Hundreds of Boko Haram suspects in Cameroon are being brutally tortured by security forces, Amnesty International said in a new report published Thursday.
The human rights group alleged "horrific and widespread torture at 20 sites, including four military bases, two facilities run by intelligence services, a private residence and a school."
Using dozens of testimonies, corroborated with satellite imagery, photographic and video evidence, the report 'Cameroon's secret torture chambers: human rights violations and war crimes in the fight against Boko Haram' documents 101 cases of incommunicado detention and torture between 2013 and 2017, at over 20 different sites.
"We have repeatedly and unequivocally condemned the atrocities and war crimes committed by Boko Haram in Cameroon. But, nothing could justify the callous and widespread practice of torture committed by the security forces against ordinary Cameroonians, who are often arrested without any evidence and forced to endure unimaginable pain," said Alioune Tine, Amnesty International's Regional Director for West and Central Africa.
"These horrific violations amount to war crimes. Given the weight of the evidence we have uncovered, the authorities must initiate independent investigations into these practices of incommunicado detention and torture, including potential individual and command responsibility."
In a statement by Isa Sanusi, head of media of Amnesty International's Nigeria office, the organisation said it had written to the Cameroonian authorities in April 2017 to share the report's findings, but no response was provided and all subsequent requests for meetings were refused.
Amnesty International estimates that Boko Haram has killed over 1,500 civilians in Cameroon since 2014, and abducted many others.
The group has killed more than ten times that number in neighbouring Nigeria where its insurgency began in 2009, according to official figures.
VICTIMS REVEAL HORROR
Victims described at least 24 torture methods they were subjected to, according to the report.
"In one common stress position, described by detainees as 'the goat', their limbs were tied together behind their back before they were beaten. In another technique, described by detainees as 'the swing', victims were suspended in the air with their limbs tied behind their back and beaten.
"The overwhelming majority of victims were tortured in two unofficial detention sites; the headquarters of the Rapid Intervention Batallion (BIR) in Salak, near the northern city of Maroua, and a facility in the capital, Yaoundé run by the General Directorate of External Research (DGRE), Cameroon's intelligence services, situated close to the country's Parliament," the report stated.

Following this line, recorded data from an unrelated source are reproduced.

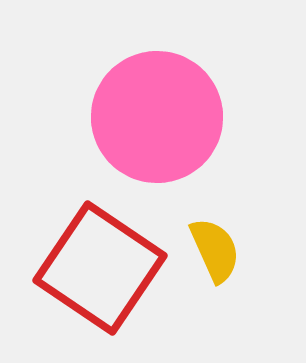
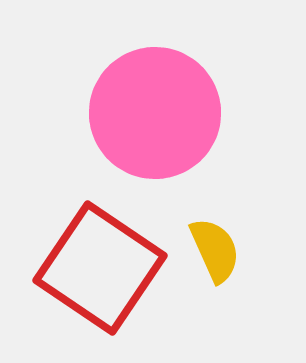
pink circle: moved 2 px left, 4 px up
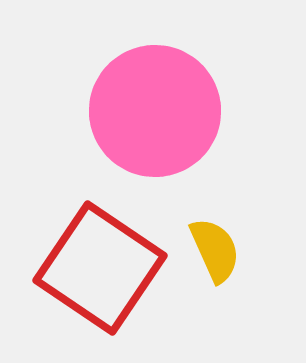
pink circle: moved 2 px up
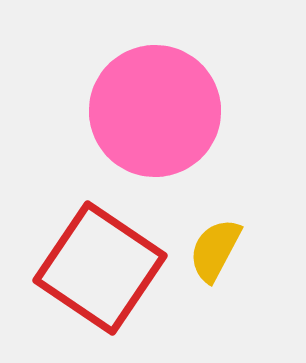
yellow semicircle: rotated 128 degrees counterclockwise
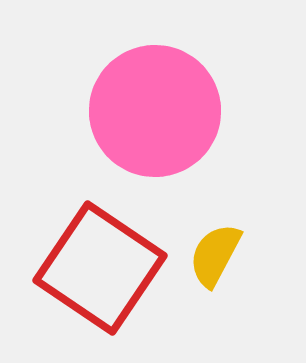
yellow semicircle: moved 5 px down
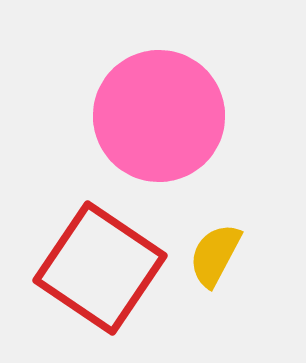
pink circle: moved 4 px right, 5 px down
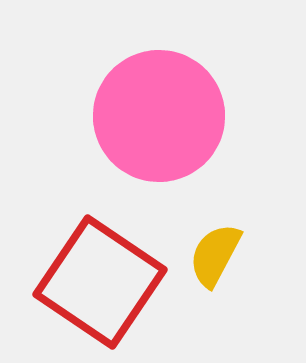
red square: moved 14 px down
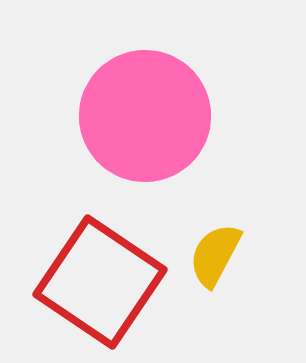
pink circle: moved 14 px left
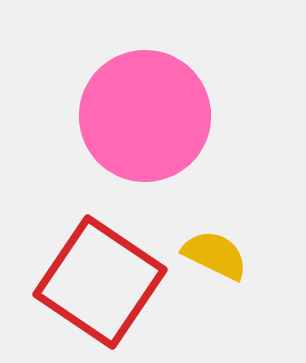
yellow semicircle: rotated 88 degrees clockwise
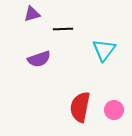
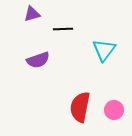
purple semicircle: moved 1 px left, 1 px down
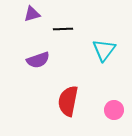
red semicircle: moved 12 px left, 6 px up
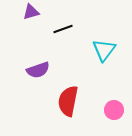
purple triangle: moved 1 px left, 2 px up
black line: rotated 18 degrees counterclockwise
purple semicircle: moved 10 px down
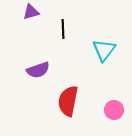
black line: rotated 72 degrees counterclockwise
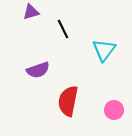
black line: rotated 24 degrees counterclockwise
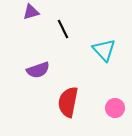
cyan triangle: rotated 20 degrees counterclockwise
red semicircle: moved 1 px down
pink circle: moved 1 px right, 2 px up
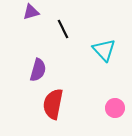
purple semicircle: rotated 55 degrees counterclockwise
red semicircle: moved 15 px left, 2 px down
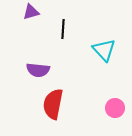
black line: rotated 30 degrees clockwise
purple semicircle: rotated 80 degrees clockwise
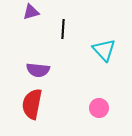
red semicircle: moved 21 px left
pink circle: moved 16 px left
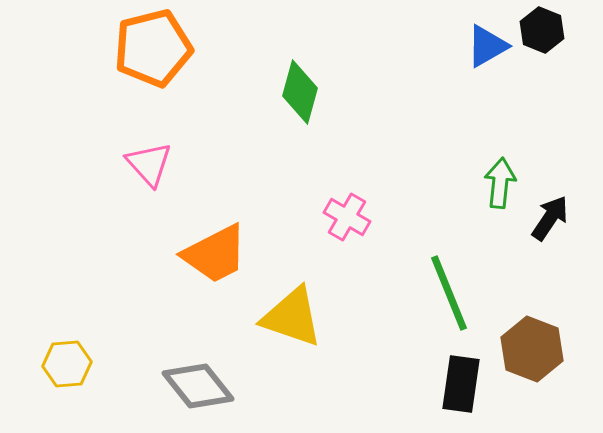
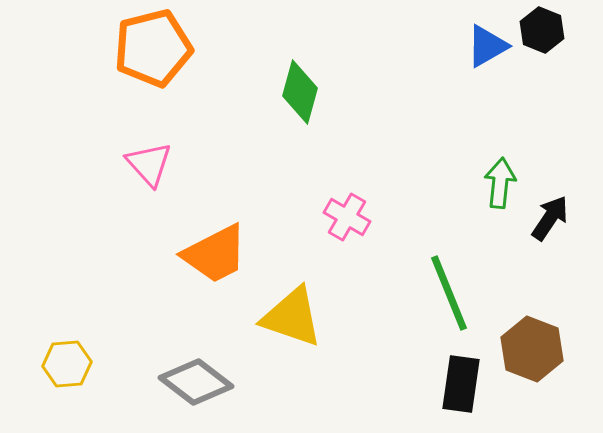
gray diamond: moved 2 px left, 4 px up; rotated 14 degrees counterclockwise
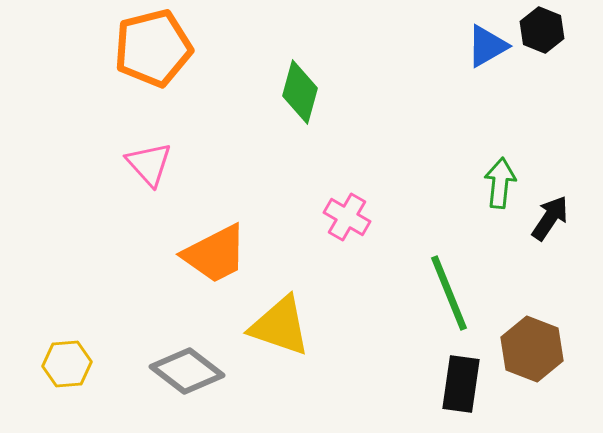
yellow triangle: moved 12 px left, 9 px down
gray diamond: moved 9 px left, 11 px up
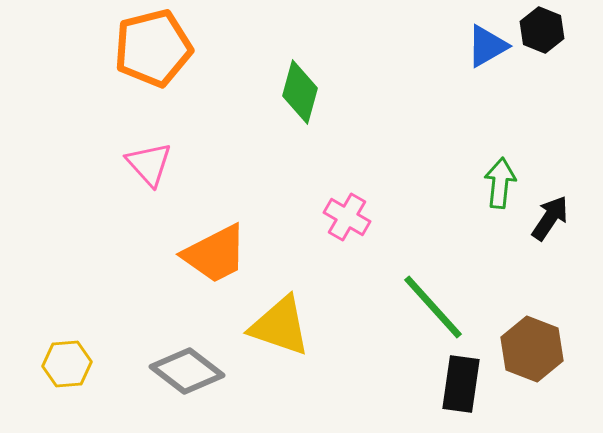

In Salak, there are two main cells measuring approximately 9 by 5 metres, each containing up to 70 people. Detainees were usually tortured in an interrogation room they called "the DGRE Room", which is located near the office of a senior officer, Amnesty said. The officer was described by victims as providing orders to interrogators, and by one victim as being able to "decide the life and death of each detainee".
Samou (not his real name), who was arrested in March 2016, told Amnesty International about his interrogation in Salak a few days after his arrest:
"They asked me to tell them if I knew members of Boko Haram. That's when the guard tied my hands and feet behind my back and started to beat me with an electric cable, while throwing water on me at the same time. They beat me half to death."
Mohamed (not his real name) spent six months in incommunicado detention and was interrogated and tortured several times in Salak. He told Amnesty International:
"The soldiers asked us to confess. They told us that if we did not confess, they would bring us to Yaoundé to kill us. We replied that we preferred to be killed rather than to confess something that we didn't know about. They beat us like this for four days."
INTERNATIONAL INQUIRY
The report said both France and U.S. have military presence in Salak and are likely to be aware of Cameroonian authorities' treatment of detainees.
The report therefore called for "US and other international partners to investigate their military personnel's possible knowledge of torture at one base".